Les prescriptions du régime protecteur sont pleines de contradictions bizarres. Voici une industrie naissante qui, à ce titre peut éprouver plus d’embarras qu’une autre, la filature mécanique du lin et du chanvre ; on lui donne une protection de 22 pour 100 ; c’est trop, certainement ; mais en voici une autre qui est ancienne, qui sent le sol ferme sous ses pas, la filature du coton ; elle est protégée contre les filés étrangers par la prohibition absolue[1]. Tout est arbitraire dans la fixation des droits. Ce sont des sollicitations plus ou moins habiles, c’est l’humeur ou le caprice d’un ministre ou d’un personnage influent, quelquefois son intérêt, qui ont présidé à ces arrangemens et ont fait du tarif un amalgame confus qui défie la logique et insulte au bon sens.

Dans les discours d’apparat, on témoigne un amour brûlant à l’agriculture ; très bien. Alors vous supposez qu’on lui facilite autant qu’on le peut la vente de ses produits. Non pas. Voici l’art d’élever les vers à soie auquel se livrent beaucoup de départemens du midi, et ils y réussissent ; l’étranger paierais volontiers leur soie ce q’elle vaut ; mais le régime protecteur intervient ; il imagine, parce que tel est son bon plaisir, de frapper à la sortie cette marchandise. Et nos vins, dont le monde entier boirait, si par nos rigueurs protectionistes contre les produits de l’industrie étrangère, nous n’avions attiré sur eux le poids de représailles cruelles[2] ? Tous les contre-sens sont dans les flancs de ce malheureux système, et ici chaque contre-sens est une injustice.

  1. A l’exception des fils fins au dessus du numéro 143 : ces fils fins, depuis 1836, sont admis en France, mais moyennant un droit élevé.

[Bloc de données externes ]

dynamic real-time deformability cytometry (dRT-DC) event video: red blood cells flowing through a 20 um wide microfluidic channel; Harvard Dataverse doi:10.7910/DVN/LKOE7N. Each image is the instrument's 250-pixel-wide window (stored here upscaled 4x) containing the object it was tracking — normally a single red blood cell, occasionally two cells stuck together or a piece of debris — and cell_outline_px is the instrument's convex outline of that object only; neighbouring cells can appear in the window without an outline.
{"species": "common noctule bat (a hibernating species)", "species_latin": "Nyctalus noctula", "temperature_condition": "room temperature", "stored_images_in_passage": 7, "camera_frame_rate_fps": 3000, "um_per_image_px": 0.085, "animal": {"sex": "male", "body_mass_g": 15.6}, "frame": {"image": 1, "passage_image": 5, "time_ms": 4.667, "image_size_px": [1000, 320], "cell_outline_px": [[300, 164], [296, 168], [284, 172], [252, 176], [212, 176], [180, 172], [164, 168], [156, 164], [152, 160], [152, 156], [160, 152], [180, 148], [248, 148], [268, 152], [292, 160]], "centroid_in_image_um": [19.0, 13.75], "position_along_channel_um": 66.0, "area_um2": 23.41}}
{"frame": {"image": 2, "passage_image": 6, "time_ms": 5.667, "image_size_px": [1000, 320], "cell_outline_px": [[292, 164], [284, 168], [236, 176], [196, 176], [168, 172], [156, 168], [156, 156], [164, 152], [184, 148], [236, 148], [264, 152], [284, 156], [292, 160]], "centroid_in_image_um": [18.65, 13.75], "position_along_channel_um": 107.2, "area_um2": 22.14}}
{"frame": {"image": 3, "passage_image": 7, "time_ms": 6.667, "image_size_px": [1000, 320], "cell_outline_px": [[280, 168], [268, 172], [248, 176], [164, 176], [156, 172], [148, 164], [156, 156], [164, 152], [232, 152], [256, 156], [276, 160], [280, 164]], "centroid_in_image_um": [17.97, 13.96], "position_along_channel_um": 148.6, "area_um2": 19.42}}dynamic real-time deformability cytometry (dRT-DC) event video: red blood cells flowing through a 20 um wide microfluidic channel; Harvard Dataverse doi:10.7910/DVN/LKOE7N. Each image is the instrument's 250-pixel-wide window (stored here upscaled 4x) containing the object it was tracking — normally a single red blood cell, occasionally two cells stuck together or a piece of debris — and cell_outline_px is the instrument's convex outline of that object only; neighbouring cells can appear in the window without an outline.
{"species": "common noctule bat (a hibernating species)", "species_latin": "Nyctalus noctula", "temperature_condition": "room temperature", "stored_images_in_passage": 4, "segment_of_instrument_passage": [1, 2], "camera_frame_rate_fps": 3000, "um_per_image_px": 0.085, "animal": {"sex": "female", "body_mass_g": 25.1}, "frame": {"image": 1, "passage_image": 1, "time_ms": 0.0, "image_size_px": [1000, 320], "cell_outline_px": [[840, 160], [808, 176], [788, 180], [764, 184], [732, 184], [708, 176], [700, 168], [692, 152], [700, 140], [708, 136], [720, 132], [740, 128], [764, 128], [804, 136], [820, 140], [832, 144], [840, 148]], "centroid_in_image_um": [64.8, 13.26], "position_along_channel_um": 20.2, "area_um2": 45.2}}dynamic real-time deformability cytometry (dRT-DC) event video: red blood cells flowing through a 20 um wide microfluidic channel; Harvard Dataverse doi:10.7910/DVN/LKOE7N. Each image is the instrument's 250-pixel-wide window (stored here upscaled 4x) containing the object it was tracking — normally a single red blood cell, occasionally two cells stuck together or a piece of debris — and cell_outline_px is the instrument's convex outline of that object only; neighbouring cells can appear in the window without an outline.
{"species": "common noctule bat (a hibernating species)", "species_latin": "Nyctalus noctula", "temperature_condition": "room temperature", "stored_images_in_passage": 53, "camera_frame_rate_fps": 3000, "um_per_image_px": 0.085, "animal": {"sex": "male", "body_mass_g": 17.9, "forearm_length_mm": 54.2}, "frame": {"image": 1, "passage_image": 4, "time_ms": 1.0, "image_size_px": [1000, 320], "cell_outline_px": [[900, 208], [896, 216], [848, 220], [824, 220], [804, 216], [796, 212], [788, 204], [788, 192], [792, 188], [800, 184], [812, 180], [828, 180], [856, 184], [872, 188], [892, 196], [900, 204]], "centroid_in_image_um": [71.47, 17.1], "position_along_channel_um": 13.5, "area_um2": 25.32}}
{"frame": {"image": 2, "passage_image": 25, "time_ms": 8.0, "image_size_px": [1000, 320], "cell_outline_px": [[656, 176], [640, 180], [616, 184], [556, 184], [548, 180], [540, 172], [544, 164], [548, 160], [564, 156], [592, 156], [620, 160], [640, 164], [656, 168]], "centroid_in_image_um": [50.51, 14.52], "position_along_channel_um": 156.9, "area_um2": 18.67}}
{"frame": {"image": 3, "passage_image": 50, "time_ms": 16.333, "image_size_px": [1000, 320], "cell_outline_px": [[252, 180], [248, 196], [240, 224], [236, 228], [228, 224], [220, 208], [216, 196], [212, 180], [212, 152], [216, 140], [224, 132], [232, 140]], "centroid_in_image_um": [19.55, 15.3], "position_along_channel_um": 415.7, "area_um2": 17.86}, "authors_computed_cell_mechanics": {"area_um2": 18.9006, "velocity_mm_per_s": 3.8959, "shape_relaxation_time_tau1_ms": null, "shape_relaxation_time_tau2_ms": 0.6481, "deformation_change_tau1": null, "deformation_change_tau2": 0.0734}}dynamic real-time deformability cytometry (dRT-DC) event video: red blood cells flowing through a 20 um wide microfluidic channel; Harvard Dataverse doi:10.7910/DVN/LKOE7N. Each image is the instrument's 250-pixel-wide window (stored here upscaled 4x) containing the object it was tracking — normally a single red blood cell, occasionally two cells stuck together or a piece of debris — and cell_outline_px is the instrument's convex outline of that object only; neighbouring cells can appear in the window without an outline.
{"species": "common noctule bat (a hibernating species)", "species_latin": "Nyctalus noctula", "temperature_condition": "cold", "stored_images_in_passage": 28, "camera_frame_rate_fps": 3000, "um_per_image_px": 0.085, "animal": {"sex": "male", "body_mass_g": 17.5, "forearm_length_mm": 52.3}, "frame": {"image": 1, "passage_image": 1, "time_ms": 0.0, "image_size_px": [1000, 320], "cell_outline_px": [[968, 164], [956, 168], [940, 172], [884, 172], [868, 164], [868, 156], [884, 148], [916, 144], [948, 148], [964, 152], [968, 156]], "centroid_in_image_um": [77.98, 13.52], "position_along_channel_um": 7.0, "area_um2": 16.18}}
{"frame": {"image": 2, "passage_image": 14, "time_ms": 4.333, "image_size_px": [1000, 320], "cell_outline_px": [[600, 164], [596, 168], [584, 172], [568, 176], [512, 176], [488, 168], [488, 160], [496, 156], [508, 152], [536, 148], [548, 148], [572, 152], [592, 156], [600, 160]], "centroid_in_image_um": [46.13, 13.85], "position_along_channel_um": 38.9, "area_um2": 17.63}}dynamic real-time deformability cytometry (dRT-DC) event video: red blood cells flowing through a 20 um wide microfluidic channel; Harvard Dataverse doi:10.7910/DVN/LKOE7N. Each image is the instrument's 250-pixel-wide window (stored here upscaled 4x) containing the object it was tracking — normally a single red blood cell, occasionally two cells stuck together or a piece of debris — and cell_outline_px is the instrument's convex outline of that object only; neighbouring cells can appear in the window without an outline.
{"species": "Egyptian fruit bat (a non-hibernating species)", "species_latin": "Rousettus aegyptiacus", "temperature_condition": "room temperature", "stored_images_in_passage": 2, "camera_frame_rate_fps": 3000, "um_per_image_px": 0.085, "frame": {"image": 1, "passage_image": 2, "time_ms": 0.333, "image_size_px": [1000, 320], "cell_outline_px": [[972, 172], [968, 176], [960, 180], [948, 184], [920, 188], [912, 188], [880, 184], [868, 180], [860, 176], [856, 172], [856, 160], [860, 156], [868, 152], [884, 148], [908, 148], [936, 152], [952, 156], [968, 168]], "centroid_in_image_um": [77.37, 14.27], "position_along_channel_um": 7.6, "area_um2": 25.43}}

  2. Il y a deux siècles, la France vendait à l’Angleterre une quantité de vins que les relevés commerciaux portent à 20,000 tonneaux (180,000 hectolitres). Depuis lors ; la population du Royaume Uni a plus que triplé ; la richesse générale y a suivi une progression beaucoup plus rapide. À en juger par le progrès d’autres consommations, on serait fondé à dire que, si les rapports commerciaux fussent restés sur le même pied, l’Angleterre nous achèterait présentement dix ou douze fois autant de vin qu’alors, soit 200,000 tonneaux au moins ; mais, à partir de 1667, les deux nations se sont mises à frapper l’industrie l’une de l’autre, sans s’apercevoir que c’étaient des coups qui retombaient sur elles-mêmes, et la vérité m’oblige à dire que c’est nous qui commençâmes Ce fut la France surtout qui aggrava ces hostilités commerciales, sous l’inspiration des haines aveugles qu’avait provoquées la guerre, à partir de 1793. On le verra plus loin. Aujourd’hui nous ne plaçons dans le Royaume-Uni que le septième du vin que nous y vendions il y a près de deux siècles, la soixante dixième partie de ce que nous devrions y en vendre. Ce n’est malheureusement pas le seul marché où nous ayons attiré ce désastreux échec une production à laquelle notre sol convient admirablement, et dont nous possédons mieux que personne tous les secrets.